→ **Problem description**
Below is a listing; give only the number of its lines that contain the word "frame".

----

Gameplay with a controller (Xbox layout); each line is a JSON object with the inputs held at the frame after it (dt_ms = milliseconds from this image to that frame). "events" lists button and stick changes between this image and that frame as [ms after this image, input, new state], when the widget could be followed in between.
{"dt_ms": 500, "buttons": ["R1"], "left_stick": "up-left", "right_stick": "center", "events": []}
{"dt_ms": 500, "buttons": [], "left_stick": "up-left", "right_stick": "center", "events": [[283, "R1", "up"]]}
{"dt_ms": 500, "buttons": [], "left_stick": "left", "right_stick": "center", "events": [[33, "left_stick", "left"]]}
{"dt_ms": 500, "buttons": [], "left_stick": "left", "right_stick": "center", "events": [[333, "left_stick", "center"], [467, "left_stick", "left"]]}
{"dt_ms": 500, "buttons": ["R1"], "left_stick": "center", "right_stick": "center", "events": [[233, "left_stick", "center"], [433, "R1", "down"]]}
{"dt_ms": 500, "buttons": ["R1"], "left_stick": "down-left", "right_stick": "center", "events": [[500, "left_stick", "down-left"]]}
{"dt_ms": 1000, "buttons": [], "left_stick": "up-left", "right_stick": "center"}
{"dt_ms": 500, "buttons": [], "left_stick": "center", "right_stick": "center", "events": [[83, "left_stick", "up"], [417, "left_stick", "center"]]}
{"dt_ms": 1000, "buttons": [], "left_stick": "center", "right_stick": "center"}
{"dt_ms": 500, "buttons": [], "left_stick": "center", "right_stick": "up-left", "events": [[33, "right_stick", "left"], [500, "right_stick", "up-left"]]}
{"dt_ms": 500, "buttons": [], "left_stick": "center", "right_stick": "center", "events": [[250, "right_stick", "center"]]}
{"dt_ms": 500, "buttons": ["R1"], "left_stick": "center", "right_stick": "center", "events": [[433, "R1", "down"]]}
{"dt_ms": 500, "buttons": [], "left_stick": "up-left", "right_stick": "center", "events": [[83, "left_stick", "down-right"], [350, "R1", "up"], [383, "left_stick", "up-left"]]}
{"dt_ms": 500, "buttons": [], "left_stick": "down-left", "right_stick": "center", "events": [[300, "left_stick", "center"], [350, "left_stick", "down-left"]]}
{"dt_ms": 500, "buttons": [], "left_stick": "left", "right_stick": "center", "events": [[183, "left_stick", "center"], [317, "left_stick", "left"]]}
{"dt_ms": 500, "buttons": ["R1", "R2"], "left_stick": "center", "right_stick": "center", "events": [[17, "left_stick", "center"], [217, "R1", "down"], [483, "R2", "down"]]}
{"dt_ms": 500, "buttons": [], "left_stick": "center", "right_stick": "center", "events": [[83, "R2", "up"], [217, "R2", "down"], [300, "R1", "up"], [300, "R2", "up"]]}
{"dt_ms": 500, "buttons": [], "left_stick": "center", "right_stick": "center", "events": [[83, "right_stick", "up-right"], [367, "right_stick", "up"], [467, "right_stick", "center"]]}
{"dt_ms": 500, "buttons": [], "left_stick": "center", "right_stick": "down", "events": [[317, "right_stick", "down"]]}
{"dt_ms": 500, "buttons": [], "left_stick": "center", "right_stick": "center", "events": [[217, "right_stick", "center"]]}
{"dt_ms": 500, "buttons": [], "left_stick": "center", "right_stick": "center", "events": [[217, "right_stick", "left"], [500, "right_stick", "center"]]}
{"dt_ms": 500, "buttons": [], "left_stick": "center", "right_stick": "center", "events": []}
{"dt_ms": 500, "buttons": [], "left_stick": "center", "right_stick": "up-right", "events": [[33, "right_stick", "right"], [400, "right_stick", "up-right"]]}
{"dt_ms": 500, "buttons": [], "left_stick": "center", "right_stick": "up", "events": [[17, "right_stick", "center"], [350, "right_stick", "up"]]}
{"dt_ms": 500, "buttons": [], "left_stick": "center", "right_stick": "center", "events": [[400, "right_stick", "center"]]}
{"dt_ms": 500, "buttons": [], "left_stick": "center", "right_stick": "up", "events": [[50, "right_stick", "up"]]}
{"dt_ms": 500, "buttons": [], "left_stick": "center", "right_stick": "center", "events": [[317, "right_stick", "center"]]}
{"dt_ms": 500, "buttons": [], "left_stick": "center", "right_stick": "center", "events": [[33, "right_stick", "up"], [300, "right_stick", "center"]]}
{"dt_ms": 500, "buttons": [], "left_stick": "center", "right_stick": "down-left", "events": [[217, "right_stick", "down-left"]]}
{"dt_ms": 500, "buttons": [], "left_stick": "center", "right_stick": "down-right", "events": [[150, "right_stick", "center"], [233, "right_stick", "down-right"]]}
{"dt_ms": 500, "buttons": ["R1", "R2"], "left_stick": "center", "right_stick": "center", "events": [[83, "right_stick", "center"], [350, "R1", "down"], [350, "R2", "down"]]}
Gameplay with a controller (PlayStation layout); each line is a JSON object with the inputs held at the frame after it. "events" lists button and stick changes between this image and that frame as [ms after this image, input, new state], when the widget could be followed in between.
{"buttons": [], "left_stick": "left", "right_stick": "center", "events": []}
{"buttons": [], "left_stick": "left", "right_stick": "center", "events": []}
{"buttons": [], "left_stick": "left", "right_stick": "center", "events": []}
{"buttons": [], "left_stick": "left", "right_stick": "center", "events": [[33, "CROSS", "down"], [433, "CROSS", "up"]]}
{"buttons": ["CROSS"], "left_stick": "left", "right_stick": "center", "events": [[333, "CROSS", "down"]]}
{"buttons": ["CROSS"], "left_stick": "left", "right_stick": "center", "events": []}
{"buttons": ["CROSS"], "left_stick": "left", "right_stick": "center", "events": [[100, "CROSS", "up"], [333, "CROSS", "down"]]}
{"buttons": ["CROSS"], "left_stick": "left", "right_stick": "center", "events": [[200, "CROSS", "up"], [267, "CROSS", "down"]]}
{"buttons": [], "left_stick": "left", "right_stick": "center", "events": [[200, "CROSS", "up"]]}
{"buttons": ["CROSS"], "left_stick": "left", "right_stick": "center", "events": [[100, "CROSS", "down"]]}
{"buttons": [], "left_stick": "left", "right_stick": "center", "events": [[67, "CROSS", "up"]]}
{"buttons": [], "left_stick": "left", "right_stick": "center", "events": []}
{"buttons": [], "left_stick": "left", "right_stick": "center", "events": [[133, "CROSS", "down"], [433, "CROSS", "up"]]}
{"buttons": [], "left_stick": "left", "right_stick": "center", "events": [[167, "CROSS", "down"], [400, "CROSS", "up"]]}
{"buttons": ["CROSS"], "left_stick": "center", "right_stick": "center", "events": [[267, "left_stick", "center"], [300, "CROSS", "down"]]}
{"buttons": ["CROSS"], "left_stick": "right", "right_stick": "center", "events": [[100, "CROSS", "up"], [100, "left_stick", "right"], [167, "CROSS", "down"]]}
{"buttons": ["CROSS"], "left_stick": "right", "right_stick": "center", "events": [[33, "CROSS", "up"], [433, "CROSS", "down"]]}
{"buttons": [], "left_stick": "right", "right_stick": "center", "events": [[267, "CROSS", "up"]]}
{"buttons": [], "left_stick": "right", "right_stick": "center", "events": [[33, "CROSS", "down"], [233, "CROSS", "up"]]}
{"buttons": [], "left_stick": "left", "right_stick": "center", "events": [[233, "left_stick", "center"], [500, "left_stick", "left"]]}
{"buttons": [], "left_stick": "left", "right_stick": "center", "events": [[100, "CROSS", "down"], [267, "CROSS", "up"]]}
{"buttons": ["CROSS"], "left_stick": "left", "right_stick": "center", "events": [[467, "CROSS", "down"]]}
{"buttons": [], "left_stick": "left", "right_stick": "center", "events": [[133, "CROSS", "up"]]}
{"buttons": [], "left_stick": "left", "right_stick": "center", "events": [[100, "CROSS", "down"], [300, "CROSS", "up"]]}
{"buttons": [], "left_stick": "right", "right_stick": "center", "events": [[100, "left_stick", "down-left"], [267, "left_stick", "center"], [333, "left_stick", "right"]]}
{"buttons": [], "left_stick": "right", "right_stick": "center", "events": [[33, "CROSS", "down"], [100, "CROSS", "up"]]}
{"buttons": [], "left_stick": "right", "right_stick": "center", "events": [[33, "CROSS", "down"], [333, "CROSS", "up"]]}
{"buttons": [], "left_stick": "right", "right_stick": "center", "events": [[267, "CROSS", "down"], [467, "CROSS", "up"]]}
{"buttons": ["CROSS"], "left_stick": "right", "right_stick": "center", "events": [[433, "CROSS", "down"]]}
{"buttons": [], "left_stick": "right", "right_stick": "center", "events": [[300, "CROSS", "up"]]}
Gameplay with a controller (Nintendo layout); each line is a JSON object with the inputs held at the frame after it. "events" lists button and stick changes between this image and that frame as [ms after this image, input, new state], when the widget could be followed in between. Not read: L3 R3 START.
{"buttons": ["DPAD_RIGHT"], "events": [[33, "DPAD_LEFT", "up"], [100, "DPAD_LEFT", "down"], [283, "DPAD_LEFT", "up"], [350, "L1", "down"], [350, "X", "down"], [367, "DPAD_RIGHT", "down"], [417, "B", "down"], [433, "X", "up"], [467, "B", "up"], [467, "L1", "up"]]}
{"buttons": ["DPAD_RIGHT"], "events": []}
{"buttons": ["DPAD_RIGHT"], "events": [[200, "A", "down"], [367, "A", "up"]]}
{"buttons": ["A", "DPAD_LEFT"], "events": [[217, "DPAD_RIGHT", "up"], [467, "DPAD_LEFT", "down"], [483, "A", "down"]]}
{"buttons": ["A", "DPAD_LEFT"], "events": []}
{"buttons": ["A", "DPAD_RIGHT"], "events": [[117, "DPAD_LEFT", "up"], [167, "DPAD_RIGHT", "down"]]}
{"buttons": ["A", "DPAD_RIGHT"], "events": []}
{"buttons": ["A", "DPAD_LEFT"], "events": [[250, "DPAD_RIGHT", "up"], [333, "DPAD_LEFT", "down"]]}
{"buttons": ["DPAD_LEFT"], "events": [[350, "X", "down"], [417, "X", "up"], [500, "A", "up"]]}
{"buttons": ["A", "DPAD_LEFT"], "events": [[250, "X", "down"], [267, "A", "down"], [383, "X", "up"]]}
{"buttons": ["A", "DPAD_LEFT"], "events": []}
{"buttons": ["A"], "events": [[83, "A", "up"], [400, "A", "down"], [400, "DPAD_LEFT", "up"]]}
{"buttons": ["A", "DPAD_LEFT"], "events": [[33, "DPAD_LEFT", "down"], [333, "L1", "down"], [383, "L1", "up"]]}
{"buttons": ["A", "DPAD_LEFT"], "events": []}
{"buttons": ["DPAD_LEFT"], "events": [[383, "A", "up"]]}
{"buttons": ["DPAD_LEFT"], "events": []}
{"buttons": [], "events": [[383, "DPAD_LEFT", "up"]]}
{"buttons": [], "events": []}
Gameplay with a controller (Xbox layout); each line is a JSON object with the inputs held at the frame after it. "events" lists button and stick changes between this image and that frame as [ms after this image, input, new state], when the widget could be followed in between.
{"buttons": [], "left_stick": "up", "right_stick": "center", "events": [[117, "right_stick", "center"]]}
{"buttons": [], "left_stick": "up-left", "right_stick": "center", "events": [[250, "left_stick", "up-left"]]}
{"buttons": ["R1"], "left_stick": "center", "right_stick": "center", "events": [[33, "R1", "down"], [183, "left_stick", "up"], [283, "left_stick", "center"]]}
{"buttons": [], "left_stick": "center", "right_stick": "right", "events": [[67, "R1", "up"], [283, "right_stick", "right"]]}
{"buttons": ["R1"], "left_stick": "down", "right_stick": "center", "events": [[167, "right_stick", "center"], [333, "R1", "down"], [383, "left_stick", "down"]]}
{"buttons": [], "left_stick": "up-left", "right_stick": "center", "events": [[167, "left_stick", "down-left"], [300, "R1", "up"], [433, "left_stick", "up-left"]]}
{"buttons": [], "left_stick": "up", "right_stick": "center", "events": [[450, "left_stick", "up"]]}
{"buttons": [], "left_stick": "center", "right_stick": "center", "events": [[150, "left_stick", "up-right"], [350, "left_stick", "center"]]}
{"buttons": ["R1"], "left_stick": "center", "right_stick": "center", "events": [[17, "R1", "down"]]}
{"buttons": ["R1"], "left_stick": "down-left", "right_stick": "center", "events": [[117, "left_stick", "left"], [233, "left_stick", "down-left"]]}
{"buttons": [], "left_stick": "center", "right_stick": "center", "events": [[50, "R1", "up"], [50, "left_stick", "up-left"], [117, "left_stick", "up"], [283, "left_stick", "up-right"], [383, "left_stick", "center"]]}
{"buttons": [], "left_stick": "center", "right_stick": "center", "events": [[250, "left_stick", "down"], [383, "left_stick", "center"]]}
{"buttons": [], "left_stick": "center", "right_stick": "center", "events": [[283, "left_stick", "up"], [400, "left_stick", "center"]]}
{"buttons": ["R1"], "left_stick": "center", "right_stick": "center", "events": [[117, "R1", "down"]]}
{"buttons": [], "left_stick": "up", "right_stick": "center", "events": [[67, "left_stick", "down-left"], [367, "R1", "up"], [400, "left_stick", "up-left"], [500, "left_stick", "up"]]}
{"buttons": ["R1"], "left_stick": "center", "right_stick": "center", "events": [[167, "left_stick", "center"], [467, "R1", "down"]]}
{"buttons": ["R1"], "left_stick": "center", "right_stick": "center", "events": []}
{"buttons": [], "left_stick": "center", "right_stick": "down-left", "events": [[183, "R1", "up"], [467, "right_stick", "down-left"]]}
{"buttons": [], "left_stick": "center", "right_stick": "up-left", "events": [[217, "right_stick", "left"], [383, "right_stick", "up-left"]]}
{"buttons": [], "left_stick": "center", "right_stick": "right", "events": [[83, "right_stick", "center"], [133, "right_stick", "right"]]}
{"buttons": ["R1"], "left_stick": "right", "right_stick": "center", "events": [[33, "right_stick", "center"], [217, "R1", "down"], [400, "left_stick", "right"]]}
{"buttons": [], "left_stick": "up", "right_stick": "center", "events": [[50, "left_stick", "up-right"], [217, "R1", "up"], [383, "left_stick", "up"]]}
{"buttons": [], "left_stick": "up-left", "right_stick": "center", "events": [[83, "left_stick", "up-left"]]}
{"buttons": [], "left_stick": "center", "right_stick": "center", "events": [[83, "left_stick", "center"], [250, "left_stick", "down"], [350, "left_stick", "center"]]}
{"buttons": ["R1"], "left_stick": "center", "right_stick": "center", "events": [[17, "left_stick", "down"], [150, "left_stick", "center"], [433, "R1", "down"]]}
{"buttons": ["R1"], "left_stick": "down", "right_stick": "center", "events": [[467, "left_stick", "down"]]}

----

→ **Your solution**
4